While just before pricing underwriters had pressed the bank to set a lower indicative price range to increase demand, CCB stuck to its guns. Five days into the roadshow, strong demand would lead the price range to move upwards, and each share finally sold for HK$2.35 ($0.30) – or nearly two times book value.

Old risks, new risks

Back in Beijing, Mr Guo is visibly pleased by how it has gone (“so far so good,” he says) but there is little time to relax.

The day before I meet him, some 50 laid-off employees from Hebei province have come to the bank’s headquarters. They believe that now CCB has listed it has got a ton of money and can give them their jobs back. Unfortunately, says Mr Guo, if anything, more people will need to be laid off to make way for younger people capable of handling public relations, IT, risk management and other things that used not to exist in Chinese banks.

“We had to lay off some people, to turn this into a commercial bank, we had no choice,” he says.

Following in the footsteps of foreign banks, this year CCB also started doing something unheard of for a Chinese state bank – charging fees on low balance accounts. Mr Guo says he received a letter from one customer complaining that the bank should be for everyone, including the poor, and that the charging of fees was criminal.

But it is particularly on the lending side that the IPO is supposed to help CCB change from a bank serving society as a whole, to a commercial institution serving only its shareholders. Though the bank will remain 72% state-owned, its status as an internationally listed company and the presence of foreign investors on the board, will, it is hoped, actually help CCB to just say “no” to local state-owned enterprise demands for subsidies.

CCB staff are also having to adjust to a whole new set of risks as the country moves towards a market economy. Though the cap on corporate lending has been removed, other rates – such as the interest paid on mortgages – remain controlled by the government. Also, as Mr Fan points out, government restrictions make fee transactions – where western banks make a lot of their money – hard to implement and product innovation difficult. Non-interest income accounts for only about 10% of CCB’s income, he says.

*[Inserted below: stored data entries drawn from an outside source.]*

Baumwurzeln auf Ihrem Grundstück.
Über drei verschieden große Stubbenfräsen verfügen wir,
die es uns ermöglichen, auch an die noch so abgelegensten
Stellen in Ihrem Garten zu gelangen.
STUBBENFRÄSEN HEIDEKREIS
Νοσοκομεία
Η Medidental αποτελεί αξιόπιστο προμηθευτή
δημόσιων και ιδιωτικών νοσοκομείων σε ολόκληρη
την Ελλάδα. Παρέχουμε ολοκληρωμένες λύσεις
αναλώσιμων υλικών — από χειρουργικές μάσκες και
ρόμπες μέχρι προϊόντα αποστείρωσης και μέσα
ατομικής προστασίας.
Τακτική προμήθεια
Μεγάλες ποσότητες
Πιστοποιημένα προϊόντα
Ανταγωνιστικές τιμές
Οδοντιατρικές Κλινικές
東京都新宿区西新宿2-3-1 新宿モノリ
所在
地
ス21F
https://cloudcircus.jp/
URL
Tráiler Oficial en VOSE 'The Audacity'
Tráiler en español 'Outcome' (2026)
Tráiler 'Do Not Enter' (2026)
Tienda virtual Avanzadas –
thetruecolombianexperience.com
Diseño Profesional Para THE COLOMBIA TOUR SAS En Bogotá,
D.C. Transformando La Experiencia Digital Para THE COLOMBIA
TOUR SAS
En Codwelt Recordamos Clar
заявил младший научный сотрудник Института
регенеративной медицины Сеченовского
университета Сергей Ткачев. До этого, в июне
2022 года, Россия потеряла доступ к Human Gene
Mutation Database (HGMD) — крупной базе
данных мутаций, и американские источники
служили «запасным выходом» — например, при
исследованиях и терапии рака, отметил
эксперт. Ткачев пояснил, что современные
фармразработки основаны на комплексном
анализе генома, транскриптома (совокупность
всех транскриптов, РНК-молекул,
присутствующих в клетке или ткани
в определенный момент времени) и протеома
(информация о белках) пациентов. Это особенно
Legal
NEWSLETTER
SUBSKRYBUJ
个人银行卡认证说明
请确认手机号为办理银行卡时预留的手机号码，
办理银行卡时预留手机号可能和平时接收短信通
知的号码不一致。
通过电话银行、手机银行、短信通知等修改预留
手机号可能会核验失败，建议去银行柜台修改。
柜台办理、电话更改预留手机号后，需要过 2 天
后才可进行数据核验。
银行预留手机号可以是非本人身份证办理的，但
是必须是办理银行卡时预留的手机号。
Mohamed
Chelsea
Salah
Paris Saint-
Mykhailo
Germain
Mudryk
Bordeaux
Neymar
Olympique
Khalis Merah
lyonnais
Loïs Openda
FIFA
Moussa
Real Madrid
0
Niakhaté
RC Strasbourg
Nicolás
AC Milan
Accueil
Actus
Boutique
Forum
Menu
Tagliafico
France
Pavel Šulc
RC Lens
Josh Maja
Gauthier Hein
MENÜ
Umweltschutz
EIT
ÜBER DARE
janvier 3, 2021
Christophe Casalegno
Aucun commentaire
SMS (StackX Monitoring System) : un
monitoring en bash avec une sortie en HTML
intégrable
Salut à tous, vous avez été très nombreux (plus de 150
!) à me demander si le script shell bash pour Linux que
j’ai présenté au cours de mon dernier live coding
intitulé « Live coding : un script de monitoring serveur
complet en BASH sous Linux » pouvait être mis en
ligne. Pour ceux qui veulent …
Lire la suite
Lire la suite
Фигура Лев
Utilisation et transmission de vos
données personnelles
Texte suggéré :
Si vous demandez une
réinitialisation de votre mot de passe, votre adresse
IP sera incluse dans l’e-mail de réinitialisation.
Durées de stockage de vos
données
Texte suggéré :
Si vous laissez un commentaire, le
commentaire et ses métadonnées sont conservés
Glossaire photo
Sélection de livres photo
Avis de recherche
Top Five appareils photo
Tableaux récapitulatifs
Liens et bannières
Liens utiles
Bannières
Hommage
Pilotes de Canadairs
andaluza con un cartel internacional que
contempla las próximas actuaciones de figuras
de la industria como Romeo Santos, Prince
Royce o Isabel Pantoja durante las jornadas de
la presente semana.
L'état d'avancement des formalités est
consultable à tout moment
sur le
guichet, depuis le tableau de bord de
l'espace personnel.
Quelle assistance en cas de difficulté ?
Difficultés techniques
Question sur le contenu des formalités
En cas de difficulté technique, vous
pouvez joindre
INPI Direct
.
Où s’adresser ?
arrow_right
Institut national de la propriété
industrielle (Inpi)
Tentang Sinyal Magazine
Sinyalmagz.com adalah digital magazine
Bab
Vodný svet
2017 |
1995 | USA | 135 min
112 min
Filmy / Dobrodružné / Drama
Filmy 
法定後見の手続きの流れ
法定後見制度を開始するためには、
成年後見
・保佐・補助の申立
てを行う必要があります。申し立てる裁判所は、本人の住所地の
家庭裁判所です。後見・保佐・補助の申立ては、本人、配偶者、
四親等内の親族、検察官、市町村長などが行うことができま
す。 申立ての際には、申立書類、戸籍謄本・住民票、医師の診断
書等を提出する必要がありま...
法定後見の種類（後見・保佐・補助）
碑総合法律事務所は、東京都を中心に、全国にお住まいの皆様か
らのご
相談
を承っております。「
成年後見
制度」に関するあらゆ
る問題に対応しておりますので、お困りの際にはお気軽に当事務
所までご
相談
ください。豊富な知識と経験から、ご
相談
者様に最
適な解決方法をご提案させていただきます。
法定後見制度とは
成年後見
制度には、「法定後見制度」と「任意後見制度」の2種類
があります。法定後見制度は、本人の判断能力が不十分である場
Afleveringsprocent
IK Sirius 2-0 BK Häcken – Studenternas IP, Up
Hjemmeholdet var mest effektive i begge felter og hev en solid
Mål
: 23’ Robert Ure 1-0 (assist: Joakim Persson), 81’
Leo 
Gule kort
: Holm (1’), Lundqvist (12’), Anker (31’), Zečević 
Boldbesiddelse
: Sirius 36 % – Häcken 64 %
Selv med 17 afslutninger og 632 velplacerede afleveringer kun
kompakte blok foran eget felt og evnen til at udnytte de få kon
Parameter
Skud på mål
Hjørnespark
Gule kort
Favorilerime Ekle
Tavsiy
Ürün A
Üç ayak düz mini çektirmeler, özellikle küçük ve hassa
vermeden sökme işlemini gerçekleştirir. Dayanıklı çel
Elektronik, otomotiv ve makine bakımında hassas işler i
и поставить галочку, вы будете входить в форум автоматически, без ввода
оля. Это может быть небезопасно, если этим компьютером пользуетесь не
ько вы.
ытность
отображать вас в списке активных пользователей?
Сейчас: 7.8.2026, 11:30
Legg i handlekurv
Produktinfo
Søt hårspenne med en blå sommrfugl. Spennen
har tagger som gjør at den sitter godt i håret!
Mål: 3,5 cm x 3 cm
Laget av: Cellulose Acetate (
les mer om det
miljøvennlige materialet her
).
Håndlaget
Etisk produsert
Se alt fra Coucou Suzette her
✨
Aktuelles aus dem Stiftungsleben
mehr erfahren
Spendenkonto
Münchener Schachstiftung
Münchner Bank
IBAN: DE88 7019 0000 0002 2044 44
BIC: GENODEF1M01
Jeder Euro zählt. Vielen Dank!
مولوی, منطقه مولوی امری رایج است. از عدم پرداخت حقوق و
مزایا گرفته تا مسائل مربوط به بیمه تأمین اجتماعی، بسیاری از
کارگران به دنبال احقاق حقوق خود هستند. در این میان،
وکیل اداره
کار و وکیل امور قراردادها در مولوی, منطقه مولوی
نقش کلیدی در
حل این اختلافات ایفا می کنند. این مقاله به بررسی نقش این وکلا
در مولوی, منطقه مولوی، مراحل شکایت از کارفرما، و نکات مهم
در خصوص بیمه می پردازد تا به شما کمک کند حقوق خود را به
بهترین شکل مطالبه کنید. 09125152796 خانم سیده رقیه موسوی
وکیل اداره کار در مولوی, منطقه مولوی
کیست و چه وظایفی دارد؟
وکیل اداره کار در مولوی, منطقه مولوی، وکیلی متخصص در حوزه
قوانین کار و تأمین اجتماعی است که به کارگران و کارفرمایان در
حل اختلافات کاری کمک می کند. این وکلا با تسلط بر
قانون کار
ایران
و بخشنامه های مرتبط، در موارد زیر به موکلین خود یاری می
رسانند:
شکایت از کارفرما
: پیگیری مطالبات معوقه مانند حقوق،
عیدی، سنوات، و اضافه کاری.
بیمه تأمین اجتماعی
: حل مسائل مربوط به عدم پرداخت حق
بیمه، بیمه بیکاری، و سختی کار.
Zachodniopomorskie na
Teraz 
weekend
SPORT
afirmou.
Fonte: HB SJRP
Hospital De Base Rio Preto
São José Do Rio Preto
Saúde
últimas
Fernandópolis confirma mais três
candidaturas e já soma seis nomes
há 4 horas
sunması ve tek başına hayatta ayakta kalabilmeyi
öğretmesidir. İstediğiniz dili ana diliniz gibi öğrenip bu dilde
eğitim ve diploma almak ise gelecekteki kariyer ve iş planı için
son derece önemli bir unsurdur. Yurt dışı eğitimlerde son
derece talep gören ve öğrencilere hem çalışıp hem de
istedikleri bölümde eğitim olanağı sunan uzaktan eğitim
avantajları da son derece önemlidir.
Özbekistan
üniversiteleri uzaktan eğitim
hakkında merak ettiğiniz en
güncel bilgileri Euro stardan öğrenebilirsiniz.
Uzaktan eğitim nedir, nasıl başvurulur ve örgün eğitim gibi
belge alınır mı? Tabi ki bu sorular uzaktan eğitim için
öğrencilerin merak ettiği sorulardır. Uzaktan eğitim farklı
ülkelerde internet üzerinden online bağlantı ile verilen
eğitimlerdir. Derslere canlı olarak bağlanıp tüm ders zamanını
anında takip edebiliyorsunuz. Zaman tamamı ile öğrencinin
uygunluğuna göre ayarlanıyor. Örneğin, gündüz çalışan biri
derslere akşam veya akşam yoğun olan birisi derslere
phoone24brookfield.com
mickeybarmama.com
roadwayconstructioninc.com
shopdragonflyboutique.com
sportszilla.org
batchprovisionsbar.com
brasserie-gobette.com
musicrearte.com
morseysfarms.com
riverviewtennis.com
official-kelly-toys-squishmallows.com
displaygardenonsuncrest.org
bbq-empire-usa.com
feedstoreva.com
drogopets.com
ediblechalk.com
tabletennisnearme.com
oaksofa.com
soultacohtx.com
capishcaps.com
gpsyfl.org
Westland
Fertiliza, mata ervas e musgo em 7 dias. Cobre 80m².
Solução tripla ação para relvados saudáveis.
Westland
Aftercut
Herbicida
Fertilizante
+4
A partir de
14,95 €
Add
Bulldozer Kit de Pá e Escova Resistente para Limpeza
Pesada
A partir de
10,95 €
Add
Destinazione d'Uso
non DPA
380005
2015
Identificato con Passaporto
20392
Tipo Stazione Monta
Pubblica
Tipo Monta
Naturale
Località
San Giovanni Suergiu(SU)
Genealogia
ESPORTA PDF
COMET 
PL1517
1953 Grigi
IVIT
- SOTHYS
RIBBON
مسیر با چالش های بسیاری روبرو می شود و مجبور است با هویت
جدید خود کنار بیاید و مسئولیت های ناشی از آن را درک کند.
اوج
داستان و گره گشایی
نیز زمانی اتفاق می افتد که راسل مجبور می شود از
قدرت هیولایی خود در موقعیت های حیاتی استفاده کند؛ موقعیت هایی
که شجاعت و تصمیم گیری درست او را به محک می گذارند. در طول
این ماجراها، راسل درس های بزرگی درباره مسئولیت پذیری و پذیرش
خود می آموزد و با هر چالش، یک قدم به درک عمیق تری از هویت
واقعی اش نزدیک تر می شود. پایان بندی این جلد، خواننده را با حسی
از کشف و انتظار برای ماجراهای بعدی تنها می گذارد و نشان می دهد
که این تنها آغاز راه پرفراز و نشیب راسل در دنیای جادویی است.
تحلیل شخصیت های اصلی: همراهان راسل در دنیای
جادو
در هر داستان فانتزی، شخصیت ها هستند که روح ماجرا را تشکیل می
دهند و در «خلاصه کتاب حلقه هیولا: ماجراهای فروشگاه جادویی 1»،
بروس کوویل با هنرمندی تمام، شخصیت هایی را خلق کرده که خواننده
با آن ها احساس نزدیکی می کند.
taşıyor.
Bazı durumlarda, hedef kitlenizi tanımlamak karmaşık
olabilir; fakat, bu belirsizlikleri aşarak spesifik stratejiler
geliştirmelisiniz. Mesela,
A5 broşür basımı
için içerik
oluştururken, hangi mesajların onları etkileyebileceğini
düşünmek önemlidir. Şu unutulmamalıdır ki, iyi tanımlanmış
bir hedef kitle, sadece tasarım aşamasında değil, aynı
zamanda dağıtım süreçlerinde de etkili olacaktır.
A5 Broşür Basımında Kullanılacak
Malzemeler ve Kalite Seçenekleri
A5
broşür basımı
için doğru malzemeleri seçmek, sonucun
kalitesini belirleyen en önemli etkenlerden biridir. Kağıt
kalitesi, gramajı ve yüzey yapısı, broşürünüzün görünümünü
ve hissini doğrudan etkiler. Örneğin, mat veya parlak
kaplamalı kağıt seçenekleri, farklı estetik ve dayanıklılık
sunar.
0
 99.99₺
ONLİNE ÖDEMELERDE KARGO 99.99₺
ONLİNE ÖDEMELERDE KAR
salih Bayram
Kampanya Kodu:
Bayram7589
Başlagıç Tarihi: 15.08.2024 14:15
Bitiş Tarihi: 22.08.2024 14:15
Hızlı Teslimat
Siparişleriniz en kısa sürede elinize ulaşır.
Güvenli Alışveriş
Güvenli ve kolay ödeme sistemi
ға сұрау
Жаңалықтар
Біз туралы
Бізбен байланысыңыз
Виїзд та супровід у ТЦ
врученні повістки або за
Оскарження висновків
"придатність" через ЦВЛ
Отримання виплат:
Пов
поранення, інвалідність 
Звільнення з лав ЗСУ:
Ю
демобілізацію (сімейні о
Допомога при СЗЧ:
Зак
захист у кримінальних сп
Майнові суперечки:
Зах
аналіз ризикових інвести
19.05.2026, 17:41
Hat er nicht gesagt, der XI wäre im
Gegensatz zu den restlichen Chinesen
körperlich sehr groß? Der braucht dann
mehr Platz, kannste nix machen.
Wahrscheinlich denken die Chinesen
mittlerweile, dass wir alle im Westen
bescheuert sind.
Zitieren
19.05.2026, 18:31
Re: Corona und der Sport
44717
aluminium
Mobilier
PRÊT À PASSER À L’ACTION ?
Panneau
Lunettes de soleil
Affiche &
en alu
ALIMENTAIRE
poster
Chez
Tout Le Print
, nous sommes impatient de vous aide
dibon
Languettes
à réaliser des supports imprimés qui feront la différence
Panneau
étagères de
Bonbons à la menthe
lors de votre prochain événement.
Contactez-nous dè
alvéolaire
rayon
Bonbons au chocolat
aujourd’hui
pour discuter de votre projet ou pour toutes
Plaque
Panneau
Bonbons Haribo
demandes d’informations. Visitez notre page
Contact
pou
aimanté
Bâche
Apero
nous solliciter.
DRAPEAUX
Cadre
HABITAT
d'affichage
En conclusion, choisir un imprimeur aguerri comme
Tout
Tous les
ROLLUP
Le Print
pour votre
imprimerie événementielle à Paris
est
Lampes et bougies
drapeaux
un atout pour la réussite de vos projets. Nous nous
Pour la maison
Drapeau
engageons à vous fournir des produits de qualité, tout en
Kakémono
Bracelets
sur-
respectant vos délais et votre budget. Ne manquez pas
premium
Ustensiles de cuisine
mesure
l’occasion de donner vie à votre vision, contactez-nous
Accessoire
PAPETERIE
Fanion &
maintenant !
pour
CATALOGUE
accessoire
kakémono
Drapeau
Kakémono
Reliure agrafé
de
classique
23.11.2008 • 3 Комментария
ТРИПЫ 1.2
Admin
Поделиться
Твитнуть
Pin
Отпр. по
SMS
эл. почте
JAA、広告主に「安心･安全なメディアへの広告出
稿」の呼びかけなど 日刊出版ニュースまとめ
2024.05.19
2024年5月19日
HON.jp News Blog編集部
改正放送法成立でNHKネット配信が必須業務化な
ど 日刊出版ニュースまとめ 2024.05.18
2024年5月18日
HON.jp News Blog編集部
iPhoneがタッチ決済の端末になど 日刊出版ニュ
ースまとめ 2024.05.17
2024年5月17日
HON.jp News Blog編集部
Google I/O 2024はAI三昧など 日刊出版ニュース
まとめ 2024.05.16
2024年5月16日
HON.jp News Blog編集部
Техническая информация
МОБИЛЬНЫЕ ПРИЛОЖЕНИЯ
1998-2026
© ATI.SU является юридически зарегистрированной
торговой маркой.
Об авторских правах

“We have to persuade the government to loosen their control on pricing and allow increased product innovation in the banking industry,” he argues.

Internal conflicts

Across the bank’s operations contradictions abound. For example, after the IPO, management will, in principle, be incentivised by share options. But some observers wonder how the bank’s leaders will, in practice, be able to collect on these, given they are, in principle, government employees on a graded salary scale. Mr Guo says his salary and stock options are still “under discussion”.

As a state-owned bank trying to become fully commercial in a semi-reformed economy, it is not always easy being CCB.

Still, the bank itself is doing what it can to get itself into shape. Assistance from Bank of America and employee training is regarded as key. “We need to learn,” says Mr Guo, who during the Cultural Revolution herded cattle in the Gobi Desert, was self-taught and yet managed to get a place at one of China’s top universities.

“That is why we have strategic investors, to try to get experience, and knowledge, and foreign expertise.”

Mr Fan is equally committed. “We have made the first step in the long march, but we still have a lot of work to do in the future.”

On the Hong Kong Stock Exchange, a share price will track CCB’s every move and, for the first time in the history of a Chinese state-owned bank, provide a very precise indicator of its progress, and – by extension – that of China’s financial sector reform.

“Every member of the management feels the pressure of the IPO,” says Mr Fan.